## What you should do
Only lines with the word "como" belong in the answer; copy them from the records below.
----------------------------------------
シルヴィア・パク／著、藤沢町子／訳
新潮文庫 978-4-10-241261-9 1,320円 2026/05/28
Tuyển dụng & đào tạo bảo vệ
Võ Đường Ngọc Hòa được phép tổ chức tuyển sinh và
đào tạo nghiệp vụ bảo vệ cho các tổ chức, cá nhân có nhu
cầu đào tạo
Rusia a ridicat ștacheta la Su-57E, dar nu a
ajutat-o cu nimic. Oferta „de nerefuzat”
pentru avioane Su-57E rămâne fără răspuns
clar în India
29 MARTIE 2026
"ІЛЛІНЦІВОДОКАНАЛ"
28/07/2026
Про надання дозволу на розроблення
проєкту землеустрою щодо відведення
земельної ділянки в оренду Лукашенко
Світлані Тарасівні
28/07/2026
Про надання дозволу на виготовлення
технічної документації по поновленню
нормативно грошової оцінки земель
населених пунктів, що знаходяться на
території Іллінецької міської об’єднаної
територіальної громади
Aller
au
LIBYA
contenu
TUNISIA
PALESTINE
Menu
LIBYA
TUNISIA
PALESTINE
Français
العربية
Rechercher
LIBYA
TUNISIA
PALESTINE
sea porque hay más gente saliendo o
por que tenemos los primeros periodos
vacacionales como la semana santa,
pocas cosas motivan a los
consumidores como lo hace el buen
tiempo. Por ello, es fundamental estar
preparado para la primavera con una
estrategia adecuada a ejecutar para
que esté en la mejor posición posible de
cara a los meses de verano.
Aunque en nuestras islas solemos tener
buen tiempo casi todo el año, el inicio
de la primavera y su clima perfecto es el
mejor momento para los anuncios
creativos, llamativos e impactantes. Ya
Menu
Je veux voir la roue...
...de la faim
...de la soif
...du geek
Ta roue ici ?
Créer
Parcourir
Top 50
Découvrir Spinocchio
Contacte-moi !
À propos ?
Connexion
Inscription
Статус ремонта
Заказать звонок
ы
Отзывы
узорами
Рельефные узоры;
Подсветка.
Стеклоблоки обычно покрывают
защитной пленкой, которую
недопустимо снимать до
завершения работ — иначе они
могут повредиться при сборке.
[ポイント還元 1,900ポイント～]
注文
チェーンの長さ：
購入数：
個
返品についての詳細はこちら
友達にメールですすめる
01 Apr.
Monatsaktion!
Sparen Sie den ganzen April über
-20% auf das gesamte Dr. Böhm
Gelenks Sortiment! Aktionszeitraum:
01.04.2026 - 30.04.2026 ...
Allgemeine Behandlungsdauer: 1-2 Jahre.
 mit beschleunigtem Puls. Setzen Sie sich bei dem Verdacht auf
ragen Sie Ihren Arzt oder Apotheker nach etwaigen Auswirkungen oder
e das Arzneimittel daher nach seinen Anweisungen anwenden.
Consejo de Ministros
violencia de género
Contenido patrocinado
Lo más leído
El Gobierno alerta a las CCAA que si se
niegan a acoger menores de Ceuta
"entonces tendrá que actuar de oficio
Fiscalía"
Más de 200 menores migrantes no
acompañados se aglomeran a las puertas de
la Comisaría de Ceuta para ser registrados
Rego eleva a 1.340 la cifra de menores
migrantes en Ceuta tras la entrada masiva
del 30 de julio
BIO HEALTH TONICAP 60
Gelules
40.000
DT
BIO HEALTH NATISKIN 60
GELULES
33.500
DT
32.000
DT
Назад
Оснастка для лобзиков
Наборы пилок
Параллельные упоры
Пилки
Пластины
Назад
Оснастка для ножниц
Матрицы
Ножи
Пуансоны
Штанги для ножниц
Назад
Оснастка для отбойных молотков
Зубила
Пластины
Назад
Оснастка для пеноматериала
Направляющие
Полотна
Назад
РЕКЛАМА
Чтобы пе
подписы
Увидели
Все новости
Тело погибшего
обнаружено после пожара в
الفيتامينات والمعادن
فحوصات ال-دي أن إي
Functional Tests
----------------------------------------
## Worked solution
vacacionales como la semana santa,
consumidores como lo hace el buen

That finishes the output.